My research up to this point has addressed our own understanding of digitally driven narratives and how that relates to the recent advances in machine learning. The key projects referenced within this study have been related to database driven narratives i.e. Soft Cinema by Lev Manovich and iAM by Quelic Berga, as well as the recent implementation of Machine Learning within the field of entertainment i.e. Sunspring by Ross Goodwin and artistic applications of Google’s TensorFlow.
My practice aims to build on the knowledge I’ve gained to discuss how our perception of Machine Learning is rooted in our own paradigm of narrative understanding. Our own ability to find connections, patterns and order the fragmented information that exists within digital formats is reflected in the Recurrent Neural Network systems that drive Machine Learning. The more a machine is able to demonstrate its ability to understand narrative constructs, the more we perceive it as intelligent, a concept that gives machines much more agency in the creative process.
This position is comparable to the ideas proposed by Bruno Latour in that of Actor-network theory – a concept that gives equal importance to every element or ‘actor’ within a particular network, all working together on the same stage. The emphasis within this theory falls on the ‘network’ as each actor (human or non-human) only takes shape according to the relationship that exist between one another. This theory changes the hierarchy in a system that presents a narrative to an audience, such as cinema, promoting a symbiotic relationship between audience, content and machine.
Cinema’s historic appeal is arguably built on an immersive environment that aims to hide the inner workings of its narrative delivery – simply a dark space with floating audiovisuals for a viewing audience. However, it’s no longer a one-way communication i.e. simply utalising technology to push out a predetermined narrative. Machines have the ability to assess and interpret the content being presented and the audience it is presented to – creating the potential for a feedback loop that affects the narrative experience. This demands an environment that offers immersion with technology, not in spite of it, and has the potential to address questions posed at the very beginning of the project (via Manovich’s Soft Cinema): What kind of cinema is appropriate for networked, internet age?

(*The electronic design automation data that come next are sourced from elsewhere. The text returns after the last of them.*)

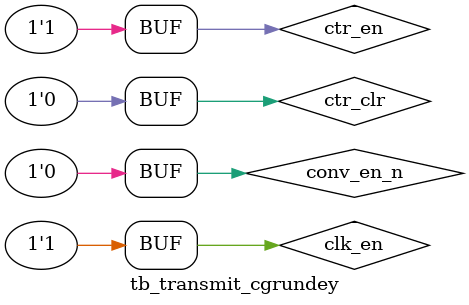
<source format=v>

`timescale 1ns/100ps

module tb_transmit_cgrundey();

  reg clk_en, ctr_clr, ctr_en, conv_en_n;
  wire clk_out;
  wire [11:0] reg_out;

  clk #(100) C1(clk_en, clk_out);
  transmit_cgrundey U1(clk_out, ctr_clr, ctr_en, conv_en_n, reg_out);

	initial begin
    clk_en = 1'b1; 			// enable clock
    conv_en_n = 1'b1; 	// disable converters
    ctr_en = 1'b0; 		// disable counter
    ctr_clr	 = 1'b0;
    #10 ctr_clr = 1'b1;  		// clear counter
    #40 ctr_clr = 1'b0;
    #50 ctr_en = 1'b1; 		// enable counter
    #50 conv_en_n = 1'b0; 	// enable converters
	end

endmodule

</source>
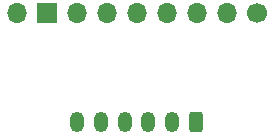
<source format=gbr>
G04 This is an RS-274x file exported by *
G04 gerbv version 2.6A *
G04 More information is available about gerbv at *
G04 http://gerbv.geda-project.org/ *
G04 --End of header info--*
%MOIN*%
%FSLAX34Y34*%
%IPPOS*%
G04 --Define apertures--*
%ADD10C,0.0079*%
%ADD11O,0.0472X0.0689*%
%AMMACRO12*
4,1,4,-0.011811,-0.022638,0.011811,-0.022638,0.011811,0.022638,-0.011811,0.022638,-0.011811,-0.022638,0.000000*
1,1,0.023622,-0.011811,-0.022638*
1,1,0.023622,0.011811,-0.022638*
1,1,0.023622,0.011811,0.022638*
1,1,0.023622,-0.011811,0.022638*
20,1,0.023622,-0.011811,-0.022638,0.011811,-0.022638,0.000000*
20,1,0.023622,0.011811,-0.022638,0.011811,0.022638,0.000000*
20,1,0.023622,0.011811,0.022638,-0.011811,0.022638,0.000000*
20,1,0.023622,-0.011811,0.022638,-0.011811,-0.022638,0.000000*
%
%ADD12MACRO12*%
%ADD13C,0.0669*%
%ADD14O,0.0669X0.0669*%
%ADD15R,0.0669X0.0669*%
G04 --Start main section--*
G54D11*
G01X0058531Y-045135D03*
G01X0059319Y-045135D03*
G01X0060106Y-045135D03*
G01X0060894Y-045135D03*
G01X0061681Y-045135D03*
G54D12*
G01X0062469Y-045135D03*
G54D13*
G01X0064500Y-041500D03*
G54D14*
G01X0063500Y-041500D03*
G01X0062500Y-041500D03*
G01X0061500Y-041500D03*
G01X0060500Y-041500D03*
G01X0059500Y-041500D03*
G01X0058500Y-041500D03*
G54D15*
G01X0057500Y-041500D03*
G54D14*
G01X0056500Y-041500D03*
M02*

</source>
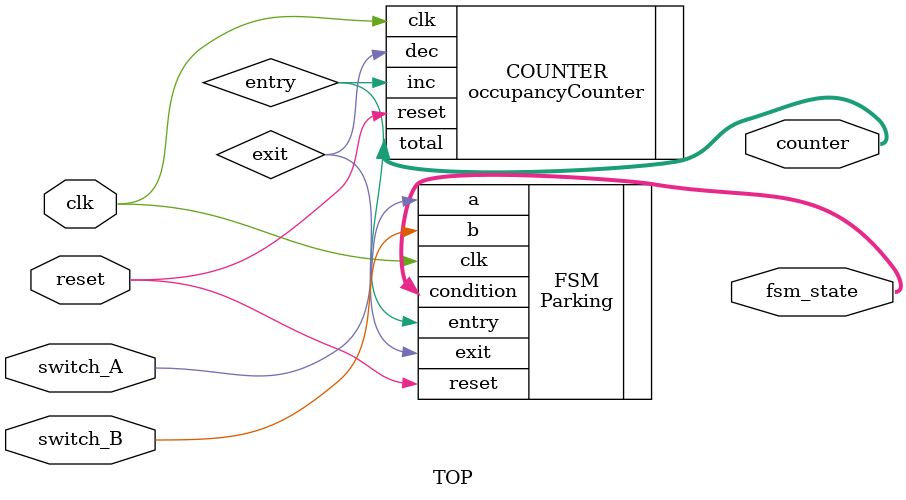
<source format=v>
`timescale 1ns / 1ps

module TOP(
    input clk, reset, 
    input switch_A, switch_B, 
    output [3:0] counter,
    output [2:0] fsm_state
    );
    
    wire entry, exit;

    Parking FSM(.a(switch_A), .b(switch_B), .clk(clk), .reset(reset), .entry(entry), .exit(exit), .condition(fsm_state));
    occupancyCounter COUNTER (.clk(clk), .reset(reset), .inc(entry), .dec(exit), .total(counter));
endmodule

</source>
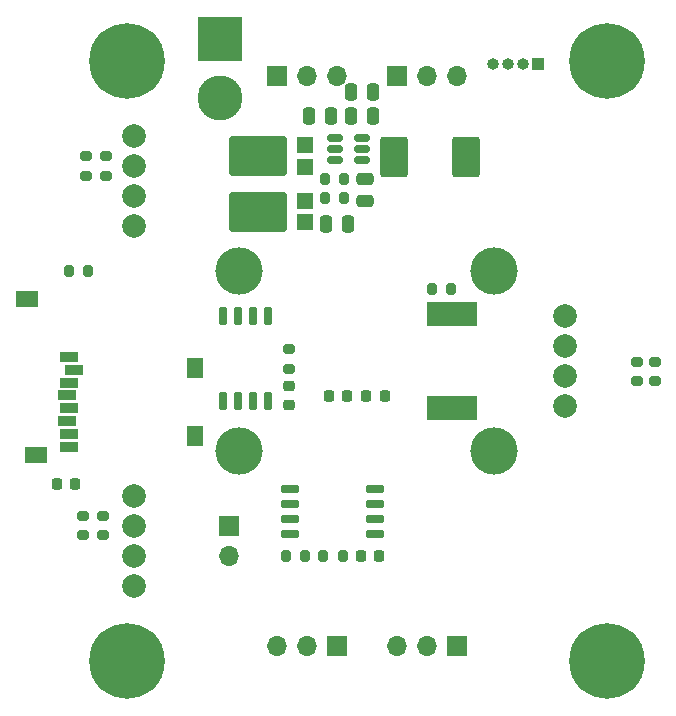
<source format=gbs>
G04 #@! TF.GenerationSoftware,KiCad,Pcbnew,7.0.7*
G04 #@! TF.CreationDate,2024-02-08T13:12:57-05:00*
G04 #@! TF.ProjectId,UMRT_FC_R2,554d5254-5f46-4435-9f52-322e6b696361,rev?*
G04 #@! TF.SameCoordinates,Original*
G04 #@! TF.FileFunction,Soldermask,Bot*
G04 #@! TF.FilePolarity,Negative*
%FSLAX46Y46*%
G04 Gerber Fmt 4.6, Leading zero omitted, Abs format (unit mm)*
G04 Created by KiCad (PCBNEW 7.0.7) date 2024-02-08 13:12:57*
%MOMM*%
%LPD*%
G01*
G04 APERTURE LIST*
G04 Aperture macros list*
%AMRoundRect*
0 Rectangle with rounded corners*
0 $1 Rounding radius*
0 $2 $3 $4 $5 $6 $7 $8 $9 X,Y pos of 4 corners*
0 Add a 4 corners polygon primitive as box body*
4,1,4,$2,$3,$4,$5,$6,$7,$8,$9,$2,$3,0*
0 Add four circle primitives for the rounded corners*
1,1,$1+$1,$2,$3*
1,1,$1+$1,$4,$5*
1,1,$1+$1,$6,$7*
1,1,$1+$1,$8,$9*
0 Add four rect primitives between the rounded corners*
20,1,$1+$1,$2,$3,$4,$5,0*
20,1,$1+$1,$4,$5,$6,$7,0*
20,1,$1+$1,$6,$7,$8,$9,0*
20,1,$1+$1,$8,$9,$2,$3,0*%
G04 Aperture macros list end*
%ADD10R,1.700000X1.700000*%
%ADD11O,1.700000X1.700000*%
%ADD12C,4.000000*%
%ADD13R,3.800000X3.800000*%
%ADD14C,3.800000*%
%ADD15C,0.800000*%
%ADD16C,6.400000*%
%ADD17R,1.000000X1.000000*%
%ADD18O,1.000000X1.000000*%
%ADD19C,2.000000*%
%ADD20RoundRect,0.200000X-0.275000X0.200000X-0.275000X-0.200000X0.275000X-0.200000X0.275000X0.200000X0*%
%ADD21R,4.200000X2.000000*%
%ADD22RoundRect,0.150000X-0.650000X-0.150000X0.650000X-0.150000X0.650000X0.150000X-0.650000X0.150000X0*%
%ADD23RoundRect,0.070000X0.630000X0.630000X-0.630000X0.630000X-0.630000X-0.630000X0.630000X-0.630000X0*%
%ADD24RoundRect,0.168000X2.262000X1.512000X-2.262000X1.512000X-2.262000X-1.512000X2.262000X-1.512000X0*%
%ADD25RoundRect,0.250000X0.250000X0.475000X-0.250000X0.475000X-0.250000X-0.475000X0.250000X-0.475000X0*%
%ADD26RoundRect,0.200000X-0.200000X-0.275000X0.200000X-0.275000X0.200000X0.275000X-0.200000X0.275000X0*%
%ADD27RoundRect,0.225000X0.225000X0.250000X-0.225000X0.250000X-0.225000X-0.250000X0.225000X-0.250000X0*%
%ADD28RoundRect,0.225000X-0.225000X-0.250000X0.225000X-0.250000X0.225000X0.250000X-0.225000X0.250000X0*%
%ADD29RoundRect,0.250000X-0.475000X0.250000X-0.475000X-0.250000X0.475000X-0.250000X0.475000X0.250000X0*%
%ADD30RoundRect,0.200000X0.200000X0.275000X-0.200000X0.275000X-0.200000X-0.275000X0.200000X-0.275000X0*%
%ADD31RoundRect,0.200000X0.275000X-0.200000X0.275000X0.200000X-0.275000X0.200000X-0.275000X-0.200000X0*%
%ADD32RoundRect,0.235000X-0.940000X-1.465000X0.940000X-1.465000X0.940000X1.465000X-0.940000X1.465000X0*%
%ADD33RoundRect,0.225000X0.250000X-0.225000X0.250000X0.225000X-0.250000X0.225000X-0.250000X-0.225000X0*%
%ADD34RoundRect,0.150000X-0.512500X-0.150000X0.512500X-0.150000X0.512500X0.150000X-0.512500X0.150000X0*%
%ADD35RoundRect,0.150000X0.150000X-0.650000X0.150000X0.650000X-0.150000X0.650000X-0.150000X-0.650000X0*%
%ADD36RoundRect,0.250000X-0.250000X-0.475000X0.250000X-0.475000X0.250000X0.475000X-0.250000X0.475000X0*%
%ADD37R,1.498600X0.812800*%
%ADD38R,1.905000X1.397000*%
%ADD39R,1.397000X1.803400*%
G04 APERTURE END LIST*
D10*
X134620000Y-138430000D03*
D11*
X132080000Y-138430000D03*
X129540000Y-138430000D03*
D10*
X124460000Y-138430000D03*
D11*
X121920000Y-138430000D03*
X119380000Y-138430000D03*
D10*
X129540000Y-90170000D03*
D11*
X132080000Y-90170000D03*
X134620000Y-90170000D03*
D10*
X119380000Y-90170000D03*
D11*
X121920000Y-90170000D03*
X124460000Y-90170000D03*
D12*
X116205000Y-106680000D03*
X116205000Y-121920000D03*
X137795000Y-106680000D03*
X137795000Y-121920000D03*
D13*
X114554000Y-87035000D03*
D14*
X114554000Y-92035000D03*
D15*
X144920000Y-88900000D03*
X145622944Y-87202944D03*
X145622944Y-90597056D03*
X147320000Y-86500000D03*
D16*
X147320000Y-88900000D03*
D15*
X147320000Y-91300000D03*
X149017056Y-87202944D03*
X149017056Y-90597056D03*
X149720000Y-88900000D03*
D17*
X141478000Y-89154000D03*
D18*
X140208000Y-89154000D03*
X138938000Y-89154000D03*
X137668000Y-89154000D03*
D10*
X115316000Y-128265000D03*
D11*
X115316000Y-130805000D03*
D19*
X107315000Y-95250000D03*
X107315000Y-97790000D03*
X107315000Y-100330000D03*
X107315000Y-102870000D03*
D15*
X144920000Y-139700000D03*
X145622944Y-138002944D03*
X145622944Y-141397056D03*
X147320000Y-137300000D03*
D16*
X147320000Y-139700000D03*
D15*
X147320000Y-142100000D03*
X149017056Y-138002944D03*
X149017056Y-141397056D03*
X149720000Y-139700000D03*
D19*
X143764000Y-110490000D03*
X143764000Y-113030000D03*
X143764000Y-115570000D03*
X143764000Y-118110000D03*
D15*
X104280000Y-139700000D03*
X104982944Y-138002944D03*
X104982944Y-141397056D03*
X106680000Y-137300000D03*
D16*
X106680000Y-139700000D03*
D15*
X106680000Y-142100000D03*
X108377056Y-138002944D03*
X108377056Y-141397056D03*
X109080000Y-139700000D03*
X104280000Y-88900000D03*
X104982944Y-87202944D03*
X104982944Y-90597056D03*
X106680000Y-86500000D03*
D16*
X106680000Y-88900000D03*
D15*
X106680000Y-91300000D03*
X108377056Y-87202944D03*
X108377056Y-90597056D03*
X109080000Y-88900000D03*
D19*
X107315000Y-125730000D03*
X107315000Y-128270000D03*
X107315000Y-130810000D03*
X107315000Y-133350000D03*
D20*
X149860000Y-114364000D03*
X149860000Y-116014000D03*
D21*
X134239000Y-110300000D03*
X134239000Y-118300000D03*
D22*
X120543000Y-128905000D03*
X120543000Y-127635000D03*
X120543000Y-126365000D03*
X120543000Y-125095000D03*
X127743000Y-125095000D03*
X127743000Y-126365000D03*
X127743000Y-127635000D03*
X127743000Y-128905000D03*
D20*
X151384000Y-114364000D03*
X151384000Y-116014000D03*
D23*
X121793000Y-102551000D03*
X121793000Y-100711000D03*
D24*
X117813000Y-101631000D03*
D25*
X127569000Y-91506000D03*
X125669000Y-91506000D03*
D23*
X121793000Y-97852000D03*
X121793000Y-96012000D03*
D24*
X117813000Y-96932000D03*
D26*
X101791000Y-106680000D03*
X103441000Y-106680000D03*
D27*
X128093000Y-130810000D03*
X126543000Y-130810000D03*
D28*
X126987000Y-117221000D03*
X128537000Y-117221000D03*
D20*
X102997000Y-127382000D03*
X102997000Y-129032000D03*
D29*
X126873000Y-98872000D03*
X126873000Y-100772000D03*
D26*
X120143000Y-130810000D03*
X121793000Y-130810000D03*
D25*
X125435000Y-102682000D03*
X123535000Y-102682000D03*
D30*
X134175000Y-108204000D03*
X132525000Y-108204000D03*
D27*
X125349000Y-117221000D03*
X123799000Y-117221000D03*
D31*
X120396000Y-114934000D03*
X120396000Y-113284000D03*
D20*
X104902000Y-96965000D03*
X104902000Y-98615000D03*
X104648000Y-127382000D03*
X104648000Y-129032000D03*
D30*
X125095750Y-100523000D03*
X123445750Y-100523000D03*
D32*
X129334000Y-97028000D03*
X135384000Y-97028000D03*
D33*
X120396000Y-117996000D03*
X120396000Y-116446000D03*
D34*
X124338500Y-97282000D03*
X124338500Y-96332000D03*
X124338500Y-95382000D03*
X126613500Y-95382000D03*
X126613500Y-96332000D03*
X126613500Y-97282000D03*
D35*
X118618000Y-117646000D03*
X117348000Y-117646000D03*
X116078000Y-117646000D03*
X114808000Y-117646000D03*
X114808000Y-110446000D03*
X116078000Y-110446000D03*
X117348000Y-110446000D03*
X118618000Y-110446000D03*
D27*
X102311000Y-124714000D03*
X100761000Y-124714000D03*
D26*
X123318000Y-130810000D03*
X124968000Y-130810000D03*
D36*
X122113000Y-93538000D03*
X124013000Y-93538000D03*
D25*
X127569000Y-93538000D03*
X125669000Y-93538000D03*
D26*
X123445750Y-98872000D03*
X125095750Y-98872000D03*
D20*
X103251000Y-96965000D03*
X103251000Y-98615000D03*
D37*
X101834127Y-113924972D03*
X102240527Y-115017172D03*
X101834127Y-116109372D03*
X101630927Y-117201572D03*
X101834127Y-118293772D03*
X101630927Y-119385972D03*
X101834127Y-120478172D03*
X101834127Y-121570372D03*
D38*
X98285300Y-109004100D03*
X99006617Y-122247742D03*
D39*
X112471200Y-114922300D03*
X112471200Y-120637300D03*
M02*

</source>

The system I propose could be described as a ‘Homeostatic Cybernetic Feedback Loop’. Referring back to my original proposal:
“…it is hoped to transform a narrative experience from one of passive absorption to an active, anecdotal engagement where the act of viewing creates a co-authored narrative.”
I plan to communicate these ideas through a cinematic environment that includes three elements:
Content – creating a database of short animations (with accompanying meta data) using shapes as narrative protagonists that offers a diverse range of options in terms of plot development.
Audience – Assigning areas of the cinematic space to certain characters or plot themes will encourage the audience to move around within the space, aligning themselves with their individual preference. Using the audience’s position in the space offers a democratic way of gauging an opinion on the narrative and is a sensory input that can be used to shape its progression.
Machine – I will utalise Machine Learning through a ‘classification’ training model gathered through screen vision. This will ensure the machine has its own part to play in narrative selection.